Friday, August 23, 2013

Say what? Financial terms decoded

Let's face it. The financial world can be a complicated, mysterious place.

So it's understandable that eyes might glaze over at the sound of an unfamiliar financial term.
But there are some words we should all understand to stay money ahead in life.

The staff at Dupaco shared some of the commonly misunderstood financial terms they often help decode for members.

"Education is a big part of what Dupaco is about," says Aaron Plein, vice president, branch manager/service delivery at Dupaco's First Avenue branch in Cedar Rapids, Iowa. "We want to teach our members to be wise consumers."

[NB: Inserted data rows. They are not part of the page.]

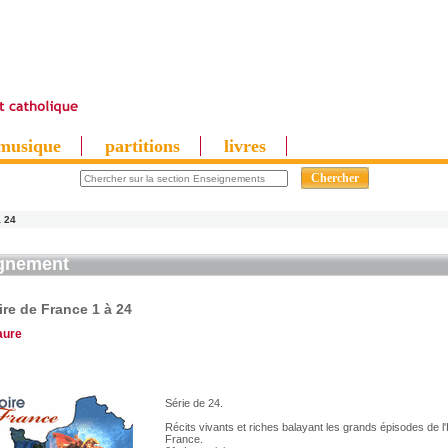
musique
partitions
livres
à 24
gnement
ire de France 1 à 24
aure
Série de 24.
Récits vivants et riches balayant les grands épisodes de l'
France.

Here's a simplified look at four commonly misunderstood terms:

  1. Power of attorney: When you have power of attorney, you are granting a designated individual, or attorney-in-fact, the legal authority to make decisions and transactions on your behalf in certain situations. For example, if you were hospitalized and unable to manage your bills, your attorney-in-fact could make transactions on your accounts for you. HOWEVER, your power of attorney is no longer valid upon your death. "A lot of people think their power of attorney can take care of things after they die, and that's not the case," says Tami Rechtenbach, vice president of member services at Dupaco. "People should always have a plan on their accounts for what's going to happen after they die."
  2. Account card: When you set up a trust account, you must retitle your financial accounts. Otherwise, the trust is worthless. "Just because you have the document drawn up doesn't mean the accounts are in that trust. A lot of people don’t realize the account card trumps the will," Rechtenbach says. If you set up a trust account, you need to bring your trust agreement to your financial institution to make sure your financial accounts are in your trust. "We have to see their trust document to do that," Rechtenbach says.
  3. Flipped: In today's world, many car owners are upside-down, or flipped, on their car loans. In other words, they owe more than what their vehicle is worth. "You see so many applications for loans out there where the new vehicle is only worth $30,000, but they have to borrow $35,000 because they have to pay the negative equity off in their trade," says Bob Nicks, indirect senior lending consultant at Dupaco. If you find yourself in this predicament, Nicks recommends trying to keep the vehicle for another year to continue paying down the loan. Or, if you can afford a higher monthly payment, pay more each month to eliminate the negative equity. Car owners can help prevent becoming flipped by staying within their means and sticking with a shorter loan term. "People are stretching out their payments longer so they can afford the payment, but they're trading too soon," Nicks says.
  4. Capacity: Taking care of your credit score is an integral part of a healthy financial life. And your capacity – how much credit you have at your disposal versus how much credit you are using – makes up 30 percent of that score. "When we talk to members about their credit score, everyone knows they're supposed to pay their bills and debts on time," Plein says. "But a lot of consumers don't understand the importance of keeping their balances down on their credit card." Capacity works in your favor when you stay below 20 to 30 percent of your available line of credit.